Todo o país teve este ano vindimas antecipadas. Dez dias mais cedo, na média das 14 regiões vitivinícolas portuguesas. Em nove regiões, campanha arrancou em Agosto. Quatro já cortavam cachos em Julho.
“Os vinhos Golpe têm dez anos e esta é das vindimas mais precoces desde que começámos o projecto, só comparável com 2017. Já tivemos vindimas um pouco mais tardias, como 2018, em que acabamos no final de Setembro. Mas eu lembro-me das vindimas há 20 anos aqui e nunca se começava os brancos antes de 10 de Setembro e isso já era excepcionalmente cedo. A diferença é abismal.” Vasco Martins e o irmão, Rui Martins, arrancaram as vindimas na Mêda, Douro Superior, em Agosto (dia 16). E, como eles, a grande maioria dos produtores de vinho em Portugal.
Todo o país está agora a vindimar e há regiões que estão prestes a terminar a campanha, este ano antecipada, em média, dez dias. Nove (em 14) regiões vitivinícolas portuguesas arrancaram as vindimas no mês passado, algumas bem no início de Agosto. E quatro vindimaram já em Julho, no início do Verão, o que há uns anos seria impensável: Tejo, Alentejo, Algarve e Madeira – na região insular, cortaram-se uvas no Porto Santo a 31 de Julho mas o pico só aconteceria em meados de Agosto.
Apenas o Dão reporta o início de vindima em Setembro, e nos primeiros dias do mês. Sim, o Dão sempre foi mais tardio, mas costumava arrancar vindimas só em Outubro.
Apesar da precocidade, o país espera um aumento generalizado de produção e colheitas de qualidade, como noticiou o PÚBLICO em Julho. E o clima pode ter-lhes trocado as voltas e criado dificuldades logísticas (por exemplo, no recrutamento de mão-de-obra no pico do Verão), mas os produtores não estão preocupados com o ano de 2023. Em todas as regiões se esperam muito bons vinhos, dos “vinhões” de guarda que já se adivinham no Alentejo à qualidade excepcional no Douro.
As uvas ficaram maduras mais cedo porque a videira também “acordou” mais cedo, o que se explica com um Inverno ameno e com chuva, que deixou no solo um precioso mealheiro de água, e uma Primavera com calor.
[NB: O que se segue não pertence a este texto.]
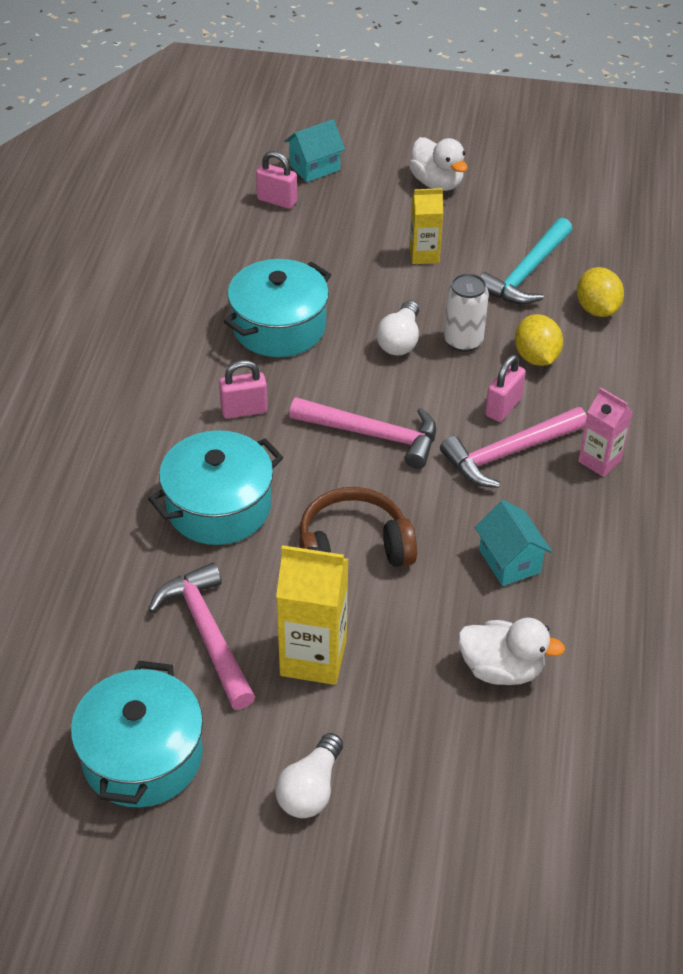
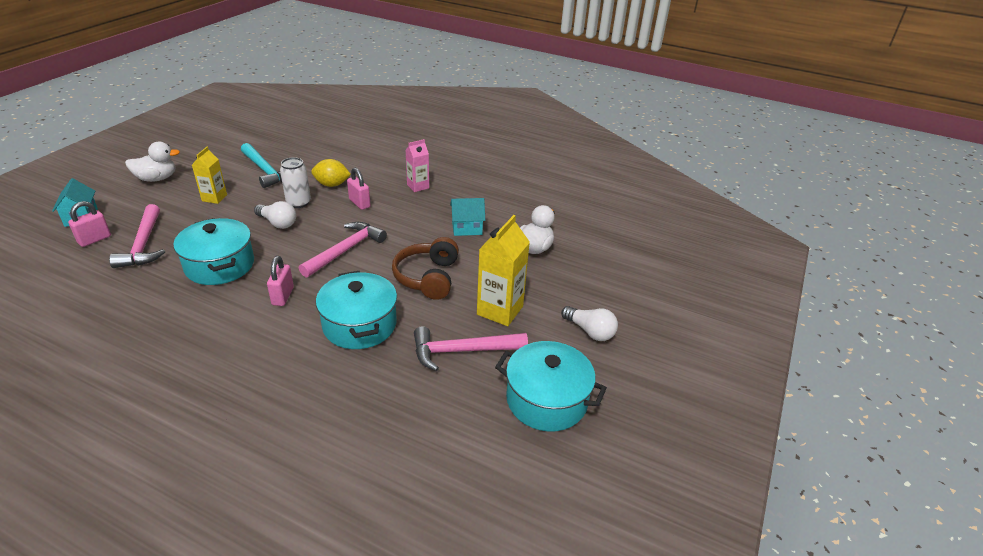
camera: 75 degrees left, 10 degrees down
(509, 453) = (394, 210): pink hammer -> pink hammer (144, 244)
(597, 309) = (313, 159): yellow lemon -> none

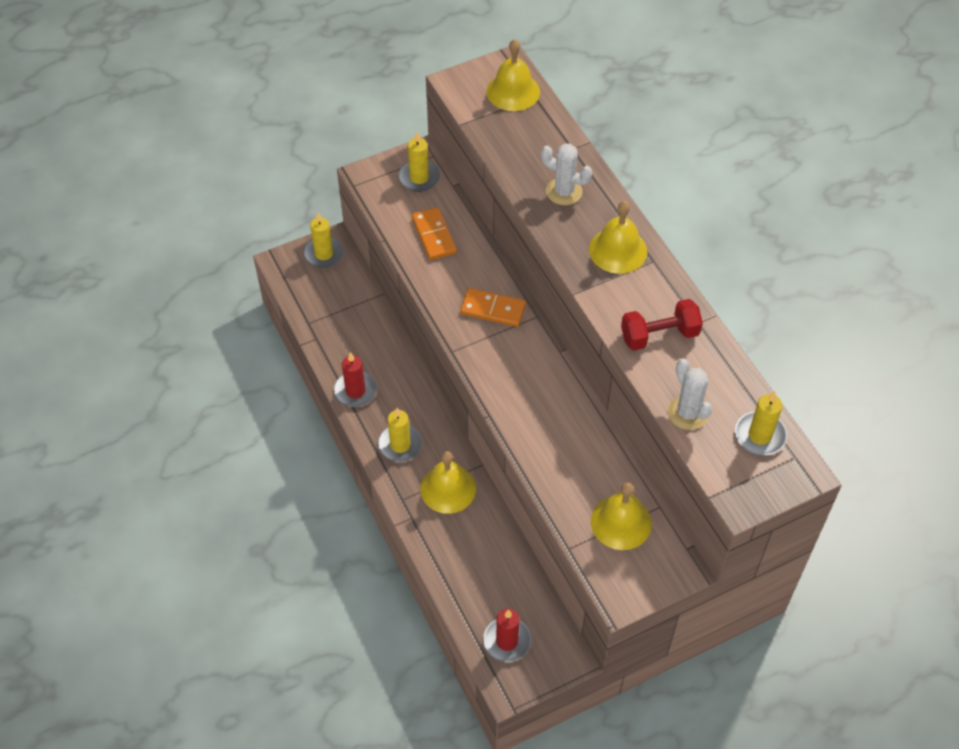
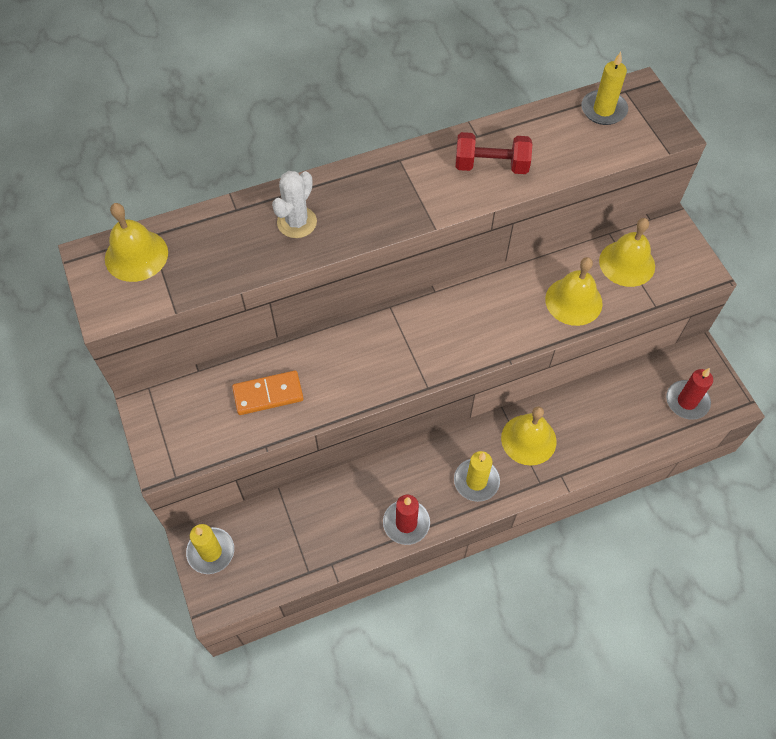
camera: 85 degrees left, 5 degrees up
(419, 178) = (179, 404): yellow candle -> none
(493, 309) = (377, 345): orange domino -> none
(618, 250) = (382, 185): yellow bell -> yellow bell (573, 301)
(659, 335) = (491, 166): red dumbbell -> red dumbbell turned 75 degrees counterclockwise
(687, 413) = (580, 156): white cactus -> none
Depois do abrolhamento, a cultura desenvolveu-se depois de forma normal, sem interrupções, como as que fizeram a videira parar a sua actividade em 2022. Escaldões (Dão) e outros fenómenos extremos, como a queda de granizo no último fim-de-semana (em Valpaços, Trás-os-Montes, e em alguns viticultores da Vidigueira, no Alentejo), fizeram estragos muito localizados.
“A Mêda é de livro”
Voltando à Mêda, esse terroir “literalmente de transição”, como começou por nos explicar Rui Martins, é uma aposta “de livro” no actual contexto de crise climática, sublinhou ao PÚBLICO o irmão Vasco, à porta da adega, a 31 de Agosto, quando já a vindima já ia nos tintos.
No exterior do antigo armazém agrícola na freguesia da Mêda, Outeiro de Gatos e Fontelonga (metade é Douro, metade é Beira Interior), construído em 1930 pelo bisavô de ambos, e o “fundador moral” do actual projecto Família Carvalho Martins (vinhos Golpe e Pacto), caixas de Tinta Roriz esperavam para entrar no lote a vinificar no dia seguinte. A 735 metros de altitude, as noites ali são frescas. Mesmo em Agosto, os termómetros chegam a marcar 10 graus, pelo que aquelas uvas de manhã estariam em excelentes condições para entrar num lote marcado pela frescura das Beiras, a concentração do Douro e a elegância do Dão – que já ali andou; “nos anos 1970, a Mêda era Beira interior, Douro e Dão”, diz-nos Rui.